Die Abhängigkeit von amerikanischen Cloud- und IT-Anbietern wird für Unternehmen weltweit zu einem geopolitischen Risikofaktor. Eine aktuelle Umfrage dokumentiert dieses Unbehagen eindrucksvoll: Fast drei Viertel der befragten Unternehmensverantwortlichen fürchten, dass US-Behörden künftig Druck auf amerikanische IT-Anbieter ausüben könnten, um deren Dienste selektiv zu sperren oder zu drosseln.
Das Szenario ist nicht rein spekulativ. Historisch haben die USA bereits Sanktionsmechanismen gegen Unternehmen und Länder eingesetzt, die den strategischen Interessen widersprachen. Im digitalen Kontext könnte dies bedeuten: Ein Anbieter wie AWS, Microsoft Azure oder Google Cloud könnte durch behördliche Anordnung gezwungen werden, den Zugriff auf Daten oder Dienste für bestimmte Länder, Branchen oder sogar einzelne Unternehmen zu sperren.
Für europäische und schweizer Betriebe wäre dies existenziell problematisch.

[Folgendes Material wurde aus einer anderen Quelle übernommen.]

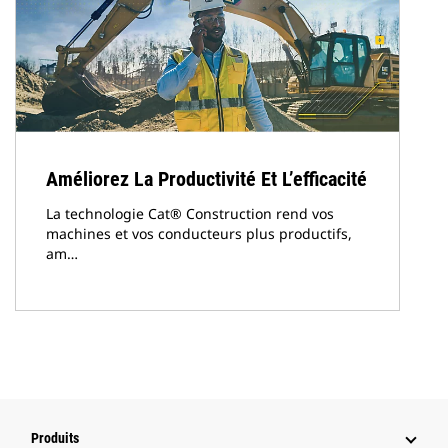
Améliorez La Productivité Et L’efficacité
La technologie Cat® Construction rend vos
machines et vos conducteurs plus productifs,
am…
Produits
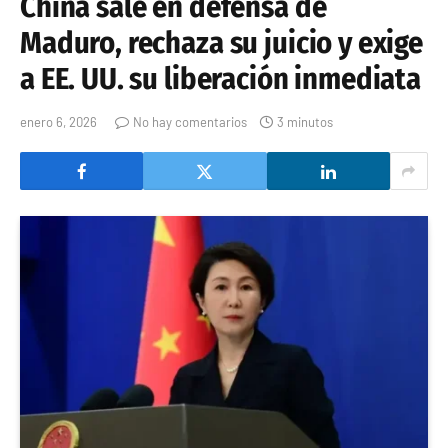
China sale en defensa de
Maduro, rechaza su juicio y exige
a EE. UU. su liberación inmediata
enero 6, 2026
No hay comentarios
3 minutos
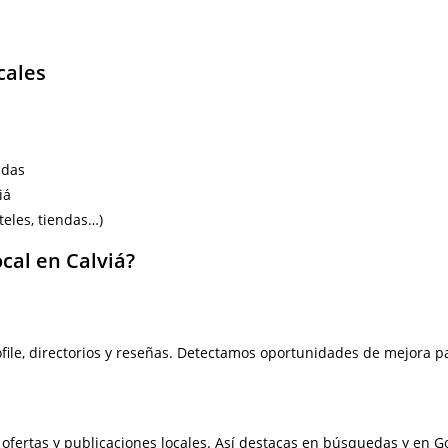
cales
adas
iá
teles, tiendas…)
cal en Calviá?
ile, directorios y reseñas. Detectamos oportunidades de mejora pa
, ofertas y publicaciones locales. Así destacas en búsquedas y en 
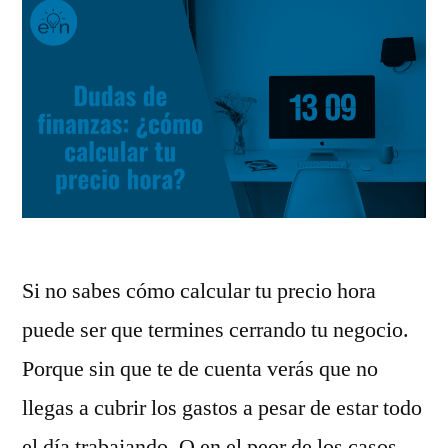
Si no sabes cómo calcular tu precio hora
puede ser que termines cerrando tu negocio.
Porque sin que te de cuenta verás que no
llegas a cubrir los gastos a pesar de estar todo
el día trabajando. O en el peor de los casos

Wer seine Geschäftsdaten und Systeme auf US-Cloud-Infrastruktur betreibt, ist potenziell diesen Risiken ausgesetzt. In Szenarien von geopolitischen Spannungen oder neuer Sanktionsloge könnte ein «Kill-Switch» gravierende geschäftliche Ausfälle bedeuten.
Diese Sorgen treiben die Nachfrage nach europäischen und nationalen Cloud- und IT-Alternativen. Länder wie Frankreich und Deutschland fördern gezielt europäische Cloud-Anbieter. Auch die Schweiz wird in diesem Kontext relevanter als Standort für Datenverarbeitung und IT-Infrastruktur, falls Schweizer oder europäische Betriebe zur Reduktion von USA-Abhängigkeit tendieren.
Für KMU ist die praktische Botschaft klar: Es lohnt sich, bei kritischen Systemen eine geografische und jurisdiktionelle Diversifikation zu prüfen. Das muss nicht bedeuten, US-Anbieter komplett zu meiden, aber die Aufteilung von Workloads auf mehrere Regionen und Anbieter reduziert das Risiko.